PROBLEM DETAILS. Resume the passage comparing methods for identifying racially diverse neighborhoods, picking up right after its last sentence.

== EXCERPT PROVIDED ==

The analysis unfolded in four phases: by making basic counts, by identifying the overlaps, through looking at change over time, and by examining a few metropolitan dimensions. Ingrid Gould Ellen’s technique was the most generous in the sense that her schema identified the largest number of “multi-ethnic” neighborhoods in all periods examined. The method developed by Steven Holloway and coauthors identified the fewest highly racially diverse tracts. The analysis revealed that the more restrictive definitions that yielded the fewest counts (Holloway et al. and Walton and Hardebeck) also produced tallies of neighborhoods with the highest levels of average compositional racial diversity (as captured by scaled entropy). Both methods require a racial “balance” or the meaningful presence of multiple groups to qualify as highly diverse and were thus the most congruent. Congruencies among the four approaches, however, ranged from as high as 81% to zero, depending on decade. More specifically, there was zero overlap between the scheme developed by Ellen and the one that Poulsen et al. fashioned. Poulsen et al.’s definition is potentially capturing a different phenomenon than the other three because it requires highly racially diverse tracts to be at least 70% nonwhite and has no minimum percentage required for whites. Poulsen et al.’s method thus identifies tracts with predominantly minority race groups rather than tracts where there is more of a “balance” of different races. For scholars interested in those places that are mixed and where whites are a minority, even absent, Poulsen et al.’s method is a good choice. It is worth noting, however, that this method orients the definition of highly diverse racial spaces to a disproportionate nonwhite presence rather than requiring a racial “balance” of all groups, including whites.⁴ In instances where researchers place a premium on such “balance” the methods of Holloway et al. or Walton and Hardebeck would be a better choice. In other research contexts where mixing with Whites constitutes an analytical centerpiece, Ellen’s method might rise to the fore.

===
== SUPPLIED DATA ==

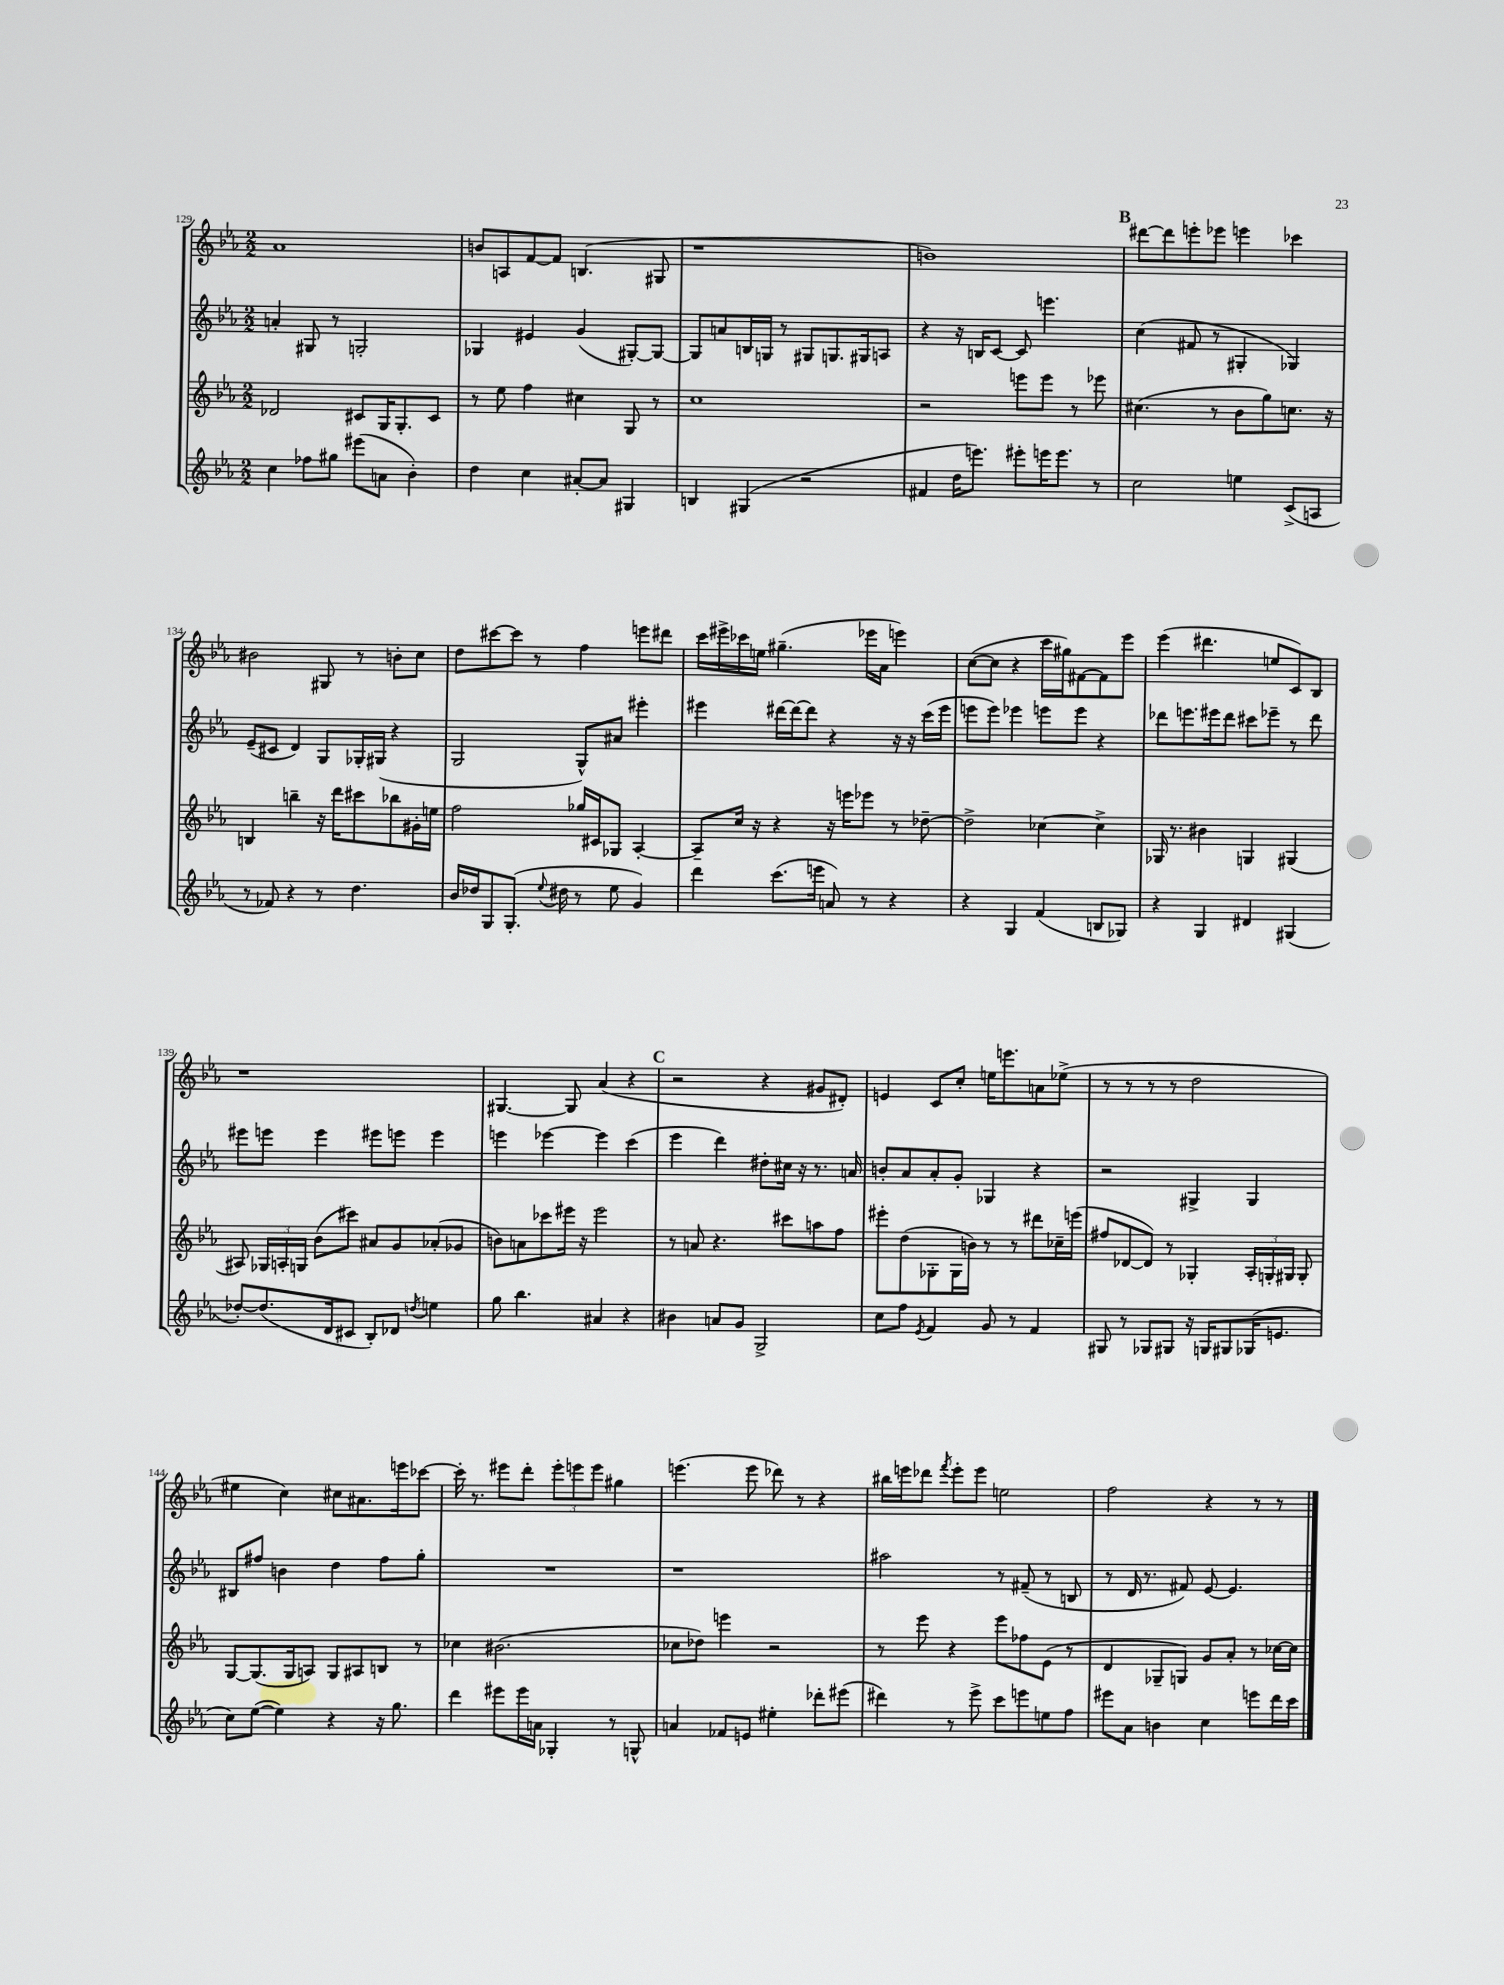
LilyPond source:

===

EXERCISE RESULT.
Broad agreement did occur in some areas. All four methods found that the rate of growth in highly racially diverse census tracts slowed in the 2000s compared to the 1990s. All four approaches also identified low levels of survival of diverse tracts. Understanding the causes of this (in)stability should be of considerable academic and policy interest because of its implications for the ways in which increased diversity is accommodated in residential environments. Much more research is needed in this area and the research reported here suggests that scholars may productively examine this phenomenon using any one of these methods of classification. Wright et al. (2018) provides one such example.

All four schemas showed that highly racially diverse tracts are heavily concentrated in the largest United States metropolitan places. Ellen’s technique, however, recorded the lowest large-metropolitan share, a difference that grew between 1990 and 2010. Shifting scale to specific metropolitan areas further separated Ellen’s approach from the others. In Washington DC for example, – a place with a long history of Black-White segregation but with a recent history of considerable Latinx and Asian immigration, the four approaches all found high rates of growth in the count of racially diverse tracts. But for other metropolitan areas, Ellen’s method departed from the others, producing not only different counts but also different directions of change: finding large increases in the tally of multiethnic tracts where the other schemas found no such trend. Ellen’s method also generated seemingly counter-intuitive outcomes, such as the declining number of highly racially diverse tracts in Los Angeles between 1990 and 2010. That said, scholars wanting to examine how Blacks play into neighborhood diversity in the US, should consider using Ellen’s method given its requirement for a substantial Black presence. Walton and Hardebeck’s scheme is also a possibility here for while their method emphasizes “balance”, it also requires the presence of Blacks for a neighborhood to attain their threshold for diversity. We thus agree with Sin and Krysan (2015, p. 7) when they say that “future studies need to be more explicit in clarifying which ethnoracial group is sharing a residential space with whom and, importantly, spelling out the implications of these decisions.”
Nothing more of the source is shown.